## Work required:
Return each line from the items below that contains the string "skCircle", copying every such line in full.

* * *

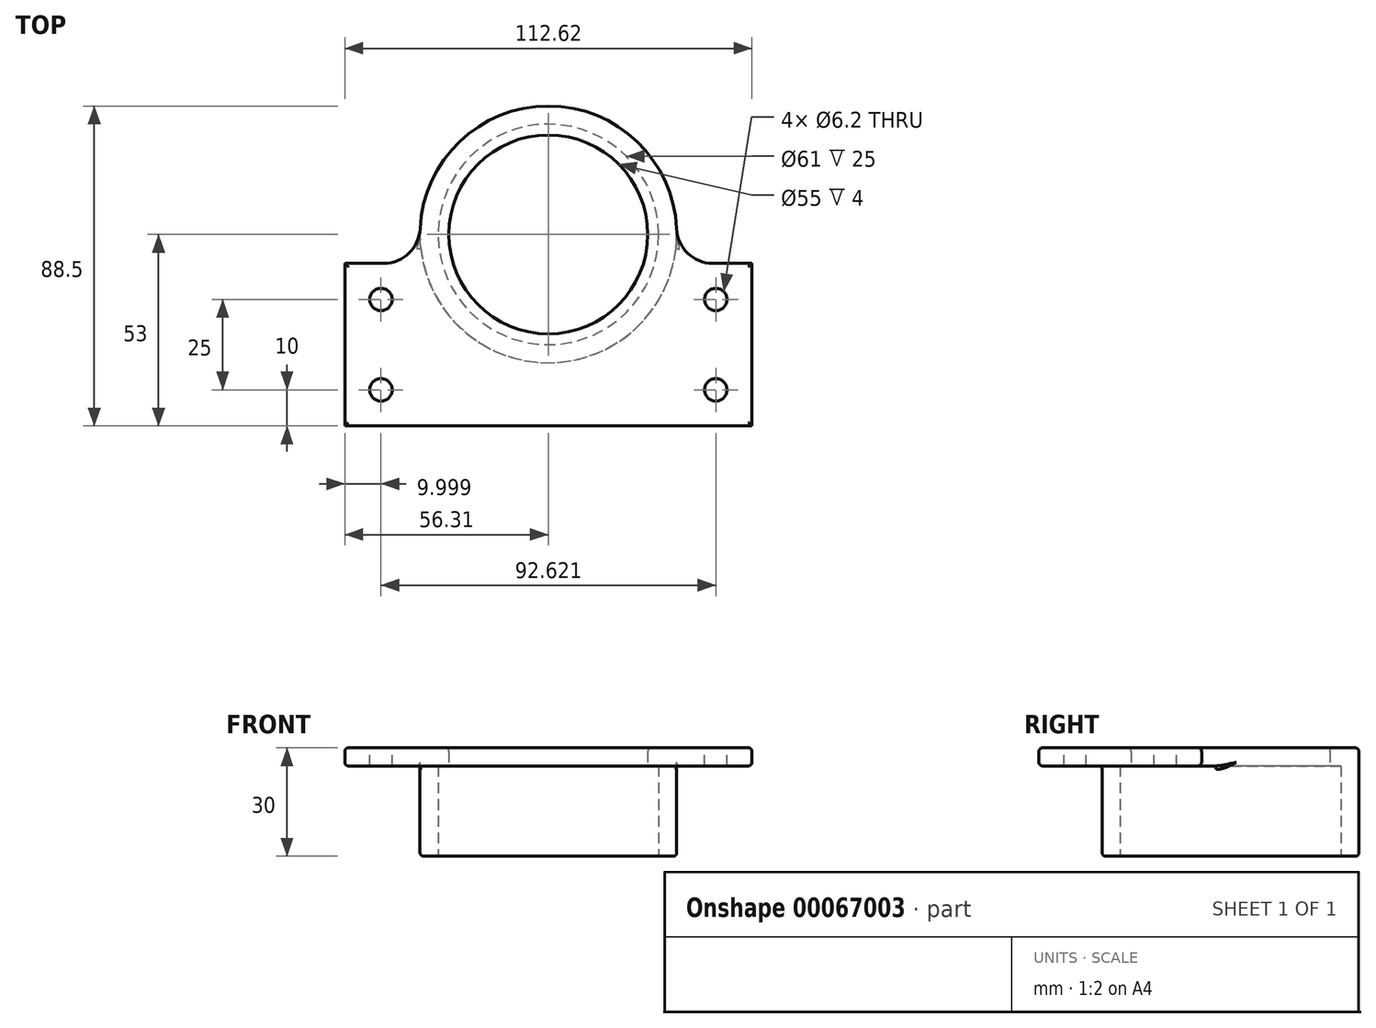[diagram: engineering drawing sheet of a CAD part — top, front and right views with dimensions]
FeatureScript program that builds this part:
annotation { "Feature Type Name" : "Feature", "Feature Type Description" : "" }
export const myFeature = defineFeature(function(context is Context, id is Id, definition is map)
    precondition{}
    {
        {
            var Q0;
            Q0=qCreatedBy(makeId("Top.planeOp"),FACE);
            var sketch = newSketch(context, id + "F0", { "sketchPlane" : qUnion([Q0])});
            skCircle(sketch, "E0", {"center": v(-19.8, 0.63) * mm, "radius": 3.1 * mm, "construction": true});
            skCircle(sketch, "E1", {"center": v(19.8, 0.63) * mm, "radius": 3.1 * mm, "construction": true});
            skLineSegment(sketch, "E2", {"start": v(-19.8, 0.63) * mm, "end": v(19.8, 0.63) * mm, "construction": true});
            skCircle(sketch, "E3", {"center": v(0, 0) * mm, "radius": 30.5 * mm});
            skCircle(sketch, "E4", {"center": v(0, 0) * mm, "radius": 35.5 * mm});
            skSolve(sketch);
        }
        {
            var Q0;
            Q0 = qSketchRegion(id + "F0", true);
            extrude(context, id + "F1", {"entities" : qUnion([Q0]), "depth" : 25 * mm});
        }
        {
            var Q0;
            Q0=makeQuery(id+"F1.opExtrude","CAP_FACE",FACE,{"disambiguationData":[OSD([sQuery(id+"F0.wireOp",EDGE,"E3"),sQuery(id+"F0.wireOp",EDGE,"E4")])],"isStart":false});
            var sketch = newSketch(context, id + "F2", { "sketchPlane" : qUnion([Q0])});
            skCircle(sketch, "E5", {"center": v(0, 0) * mm, "radius": 27.5 * mm});
            skCircle(sketch, "E6", {"center": v(0, 0) * mm, "radius": 35.5 * mm});
            skSolve(sketch);
        }
        {
            var Q0;
            Q0 = qSketchRegion(id + "F2", true);
            extrude(context, id + "F3", {"entities" : qUnion([Q0]), "operationType" : NewBodyOperationType.ADD, "depth" : 5 * mm});
        }
        {
            var Q0;
            Q0=makeQuery(id+"F3.opExtrude","CAP_FACE",FACE,{"disambiguationData":[OSD([sQuery(id+"F2.wireOp",EDGE,"E5"),sQuery(id+"F2.wireOp",EDGE,"E6")])],"isStart":false});
            var sketch = newSketch(context, id + "F4", { "sketchPlane" : qUnion([Q0])});
            skLineSegment(sketch, "E7", {"start": v(-26.31, -8) * mm, "end": v(-56.31, -8) * mm});
            skLineSegment(sketch, "E8", {"start": v(-56.31, -8) * mm, "end": v(-56.31, -53) * mm});
            skLineSegment(sketch, "E9", {"start": v(-56.31, -53) * mm, "end": v(56.31, -53) * mm});
            skLineSegment(sketch, "E10", {"start": v(56.31, -53) * mm, "end": v(56.31, -8) * mm});
            skLineSegment(sketch, "E11", {"start": v(56.31, -8) * mm, "end": v(26.31, -8) * mm});
            skArc(sketch, "E12", {"start": v(26.31, -8) * mm, "mid": v(0, -27.5) * mm, "end": v(-26.31, -8) * mm});
            skSolve(sketch);
        }
        {
            var Q0;
            Q0 = qSketchRegion(id + "F4", true);
            extrude(context, id + "F5", {"entities" : qUnion([Q0]), "operationType" : NewBodyOperationType.ADD, "oppositeDirection" : true, "depth" : 5 * mm});
        }
        {
            var Q0;
            Q0=makeQuery(id+"F5.boolean.opBoolean","INTERSECT",EDGE,{"derivedFrom":[makeQuery(id+"F3.boolean.opBoolean","MERGE",FACE,{"derivedFrom":[makeQuery(id+"F1.opExtrude","SWEPT_FACE",FACE,{"disambiguationData":[OSD([sQuery(id+"F0.wireOp",EDGE,"E4")])]}),makeQuery(id+"F3.opExtrude","SWEPT_FACE",FACE,{"disambiguationData":[OSD([sQuery(id+"F2.wireOp",EDGE,"E6")])]})]}),makeQuery(id+"F5.opExtrude","SWEPT_FACE",FACE,{"disambiguationData":[OSD([sQuery(id+"F4.wireOp",EDGE,"E11")])]})]});
            var Q1;
            Q1=makeQuery(id+"F5.boolean.opBoolean","INTERSECT",EDGE,{"derivedFrom":[makeQuery(id+"F3.boolean.opBoolean","MERGE",FACE,{"derivedFrom":[makeQuery(id+"F1.opExtrude","SWEPT_FACE",FACE,{"disambiguationData":[OSD([sQuery(id+"F0.wireOp",EDGE,"E4")])]}),makeQuery(id+"F3.opExtrude","SWEPT_FACE",FACE,{"disambiguationData":[OSD([sQuery(id+"F2.wireOp",EDGE,"E6")])]})]}),makeQuery(id+"F5.opExtrude","SWEPT_FACE",FACE,{"disambiguationData":[OSD([sQuery(id+"F4.wireOp",EDGE,"E7")])]})]});
            fillet(context, id + "F6", {"entities" : qUnion([Q0, Q1]), "radius" : 10 * mm, "tangentPropagation" : true, "allowEdgeOverflow" : false});
        }
        {
            var Q0;
            Q0=makeQuery(id+"F5.boolean.opBoolean","MERGE",FACE,{"derivedFrom":[makeQuery(id+"F3.opExtrude","CAP_FACE",FACE,{"disambiguationData":[OSD([sQuery(id+"F2.wireOp",EDGE,"E5"),sQuery(id+"F2.wireOp",EDGE,"E6")])],"isStart":false}),makeQuery(id+"F5.opExtrude","CAP_FACE",FACE,{"disambiguationData":[OSD([sQuery(id+"F4.wireOp",EDGE,"E7"),sQuery(id+"F4.wireOp",EDGE,"E8"),sQuery(id+"F4.wireOp",EDGE,"E9"),sQuery(id+"F4.wireOp",EDGE,"E10"),sQuery(id+"F4.wireOp",EDGE,"E11"),sQuery(id+"F4.wireOp",EDGE,"E12")])],"isStart":true})]});
            var Q1;
            Q1=makeQuery(id+"F1.opExtrude","CAP_EDGE",EDGE,{"disambiguationData":[OSD([sQuery(id+"F0.wireOp",EDGE,"E4")])],"isStart":true});
            var Q2;
            Q2=makeQuery(id+"F5.opExtrude","CAP_FACE",FACE,{"disambiguationData":[OSD([sQuery(id+"F4.wireOp",EDGE,"E7"),sQuery(id+"F4.wireOp",EDGE,"E8"),sQuery(id+"F4.wireOp",EDGE,"E9"),sQuery(id+"F4.wireOp",EDGE,"E10"),sQuery(id+"F4.wireOp",EDGE,"E11"),sQuery(id+"F4.wireOp",EDGE,"E12")])],"isStart":false});
            fillet(context, id + "F7", {"entities" : qUnion([Q0, Q1, Q2]), "radius" : 1 * mm, "tangentPropagation" : true, "allowEdgeOverflow" : false});
        }
        {
            var Q0;
            Q0=makeQuery(id+"F5.boolean.opBoolean","MERGE",FACE,{"derivedFrom":[makeQuery(id+"F3.opExtrude","CAP_FACE",FACE,{"disambiguationData":[OSD([sQuery(id+"F2.wireOp",EDGE,"E5"),sQuery(id+"F2.wireOp",EDGE,"E6")])],"isStart":false}),makeQuery(id+"F5.opExtrude","CAP_FACE",FACE,{"disambiguationData":[OSD([sQuery(id+"F4.wireOp",EDGE,"E7"),sQuery(id+"F4.wireOp",EDGE,"E8"),sQuery(id+"F4.wireOp",EDGE,"E9"),sQuery(id+"F4.wireOp",EDGE,"E10"),sQuery(id+"F4.wireOp",EDGE,"E11"),sQuery(id+"F4.wireOp",EDGE,"E12")])],"isStart":true})]});
            var sketch = newSketch(context, id + "F8", { "sketchPlane" : qUnion([Q0])});
            skCircle(sketch, "E13", {"center": v(-46.31, -18) * mm, "radius": 3.1 * mm});
            skCircle(sketch, "E14", {"center": v(-46.31, -43) * mm, "radius": 3.1 * mm});
            skCircle(sketch, "E15", {"center": v(46.31, -18) * mm, "radius": 3.1 * mm});
            skCircle(sketch, "E16", {"center": v(46.31, -43) * mm, "radius": 3.1 * mm});
            skSolve(sketch);
        }
        {
            var Q0;
            Q0 = qSketchRegion(id + "F8", true);
            extrude(context, id + "F9", {"entities" : qUnion([Q0]), "operationType" : NewBodyOperationType.REMOVE, "endBound" : BoundingType.THROUGH_ALL, "oppositeDirection" : true, "depth" : 25 * mm});
        }
    });
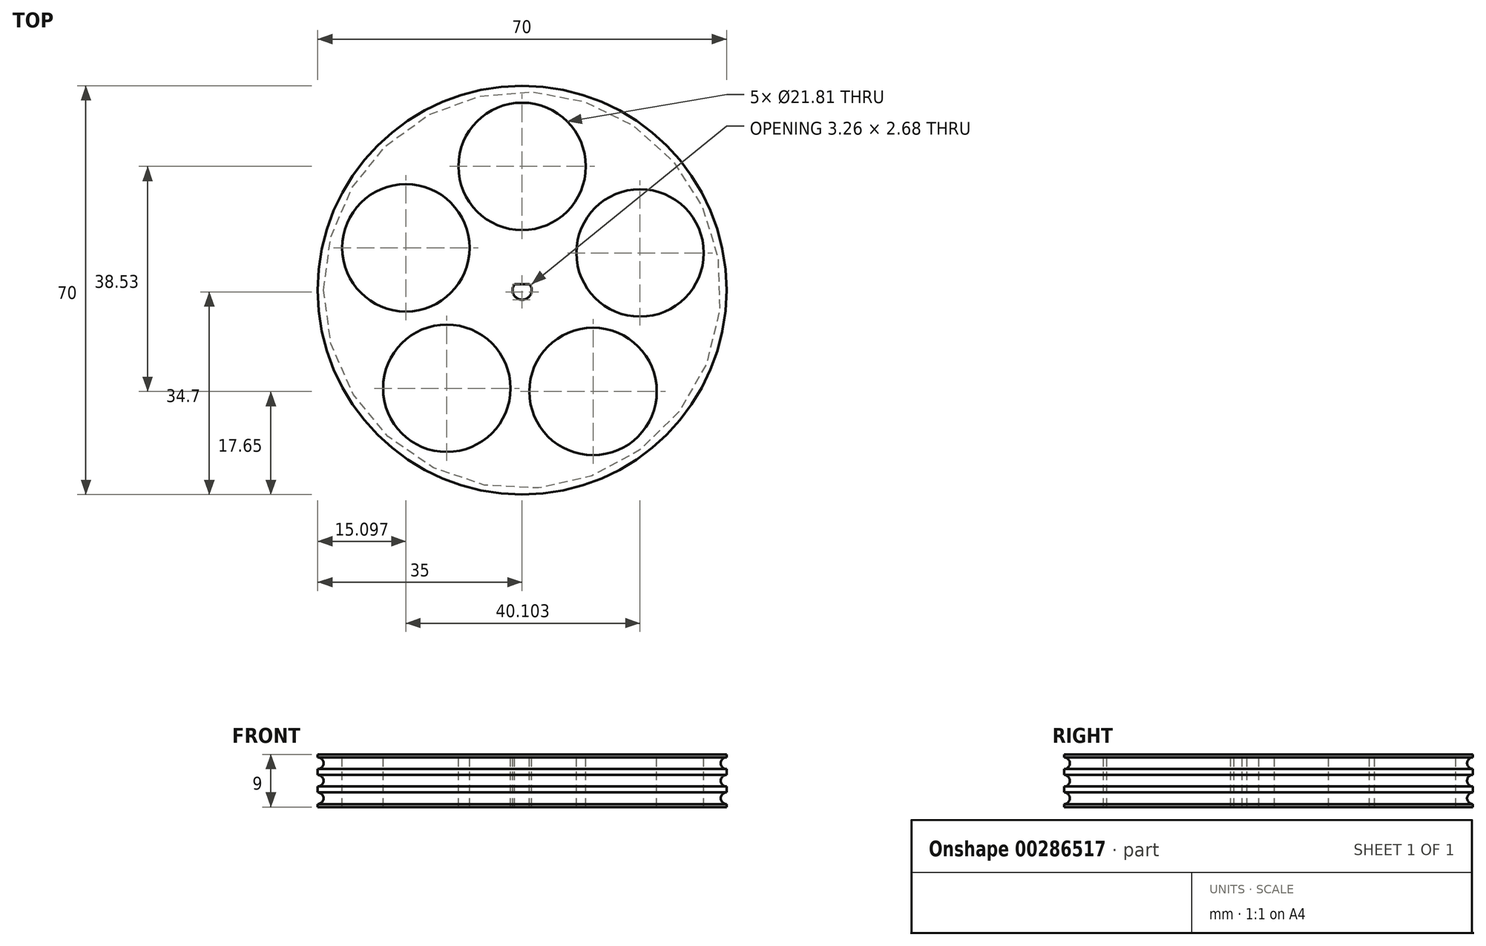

* * *

## Expected answer:
            skCircle(sketch, "E0", {"center": v(-19.8, 0.63) * mm, "radius": 3.1 * mm, "construction": true});
            skCircle(sketch, "E1", {"center": v(19.8, 0.63) * mm, "radius": 3.1 * mm, "construction": true});
            skCircle(sketch, "E3", {"center": v(0, 0) * mm, "radius": 30.5 * mm});
            skCircle(sketch, "E4", {"center": v(0, 0) * mm, "radius": 35.5 * mm});
            skCircle(sketch, "E5", {"center": v(0, 0) * mm, "radius": 27.5 * mm});
            skCircle(sketch, "E6", {"center": v(0, 0) * mm, "radius": 35.5 * mm});
            skCircle(sketch, "E13", {"center": v(-46.31, -18) * mm, "radius": 3.1 * mm});
            skCircle(sketch, "E14", {"center": v(-46.31, -43) * mm, "radius": 3.1 * mm});
            skCircle(sketch, "E15", {"center": v(46.31, -18) * mm, "radius": 3.1 * mm});
            skCircle(sketch, "E16", {"center": v(46.31, -43) * mm, "radius": 3.1 * mm});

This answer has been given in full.